The journey has been interrupted but, several visits to Vienna later, it continues with new insights. Stay tuned…
About the Blogger
I was born in Brooklyn, went to Brooklyn College, and earned a Ph.D. in American literature from New York University. My dissertation—about a New York poet—was published in two versions: The Collected Poems of Paul Blackburn and The Selected Poems of Paul Blackburn .
New York-centrism notwithstanding, I often left the five boroughs for far-flung places, including, on my honeymoon, Afghanistan, Iran, and the Soviet Union. It was not terribly romantic, but this trip and others like it proved an asset in several subsequent jobs: editor for Fodor’s and Frommer’s travel publishers in New York and Rough Guides in London.
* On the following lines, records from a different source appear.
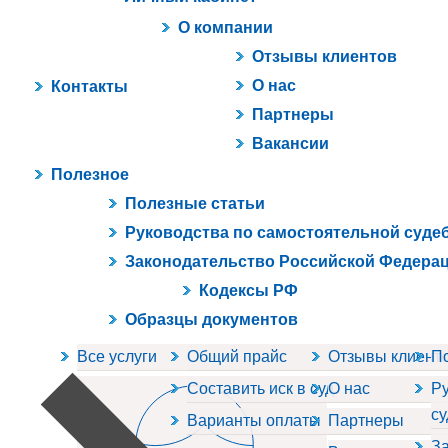
О компании
Отзывы клиентов
О нас
Контакты
Партнеры
Вакансии
Полезное
Полезные статьи
Руководства по самостоятельной суде
Законодательство Российской Федера
Кодексы РФ
Образцы документов
Все услуги
Общий прайс
Отзывы клиент
П
Составить иск в суд
О нас
Ру
су
Варианты оплаты
Партнеры
За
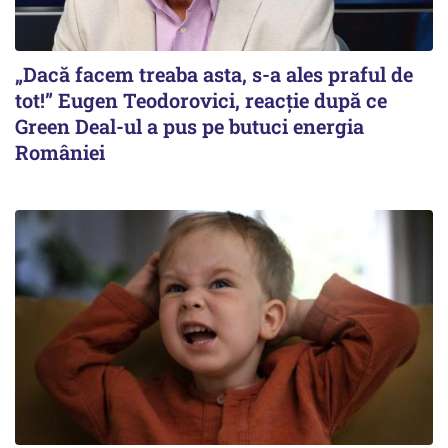
„Dacă facem treaba asta, s-a ales praful de
tot!” Eugen Teodorovici, reacție după ce
Green Deal-ul a pus pe butuci energia
României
In the 1990s, I moved to Tucson, Arizona, where I’m now a freelance writer and editor. I authored four travel guides, one dog guide, a memoir, and hundreds of food and travel articles that have appeared in a wide range of publications, including National Geographic Traveler, The New York Times Book Review, Sunset, Travel + Leisure, and The Wall Street Journal.
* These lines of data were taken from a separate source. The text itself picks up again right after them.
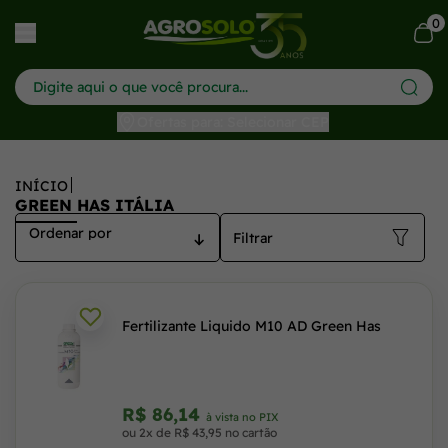
GreenHas: Fertilizantes importados com o melhor preço n
0
har menu
Ofertas para: Selecionar CEP
INÍCIO
GREEN HAS ITÁLIA
Filtrar
Fertilizante Liquido M10 AD Green Has
R$ 86,14
à vista no PIX
ou 2x de R$ 43,95 no cartão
For more biographical details, see www.ediejarolim.com.
Naomi Litvin says
Hi!
Excited to discover you today on twitter! Happy Purim.
Naomi Litvin
Edie Jarolim says
Nice to e-meet you too and, in turn, to find your very interesting site. Happy Purim to you, too.
Vivian Heller says
I’m so interested in the work you’re doing. I’m trying to reimagine my family past as well. One of the riddles I’m trying to solve is whether the Realgymnasium that my father was eventually sent to in Leopoldstadt was the only Realgymnasium in that district — in which case it would have been the one on the Kleine Sperlgasse that you mention…
Vivian
Edie Jarolim says
Thanks, Vivian. If you find out the answer to that question, please write back and let me know. I would be very interested — it’s wonderful to discover all these connections and coincidences.
Gil Schneider says
Hi. I saw Hirsch Kornmehl’s 1937 Polish passport, issued in Leipzig, Germany, for auction on a website. The passport has the 27 May 1938 Argentinian visa, issued in Paris, which he used to leave Europe. If interested I can send you scans. Best.
Edie Jarolim says
Thank your for this alert! I will try to contact the members of Hirsch Kornmehl’s family — they are still in South America — to see if they are interested. Stay tuned….
Jon Tepper says
Just heard you on AZ Spotlight this AM. My late father-in-law has a story similar to your family:
He was born and raised in Vienna, and fled after the Anschluss to the Netherlands, awaiting papers from relatives in the US. His US visa was finally issued in April 1939, just a few weeks before the ‘German quota’ for that year was filled.
Unfortunately, the rest of his family were murdered in the Nazi death camps, except for his younger brother who somehow survived Auschwitz and Buchenwald.
My wife and I live in Tucson in the winter. We hope to meet you at your program at the JCC this Sunday!
Edie Jarolim says
Thank you for writing and sharing your story! I will indeed look forward to meeting you on Sunday. Please let me know who you are after the talk.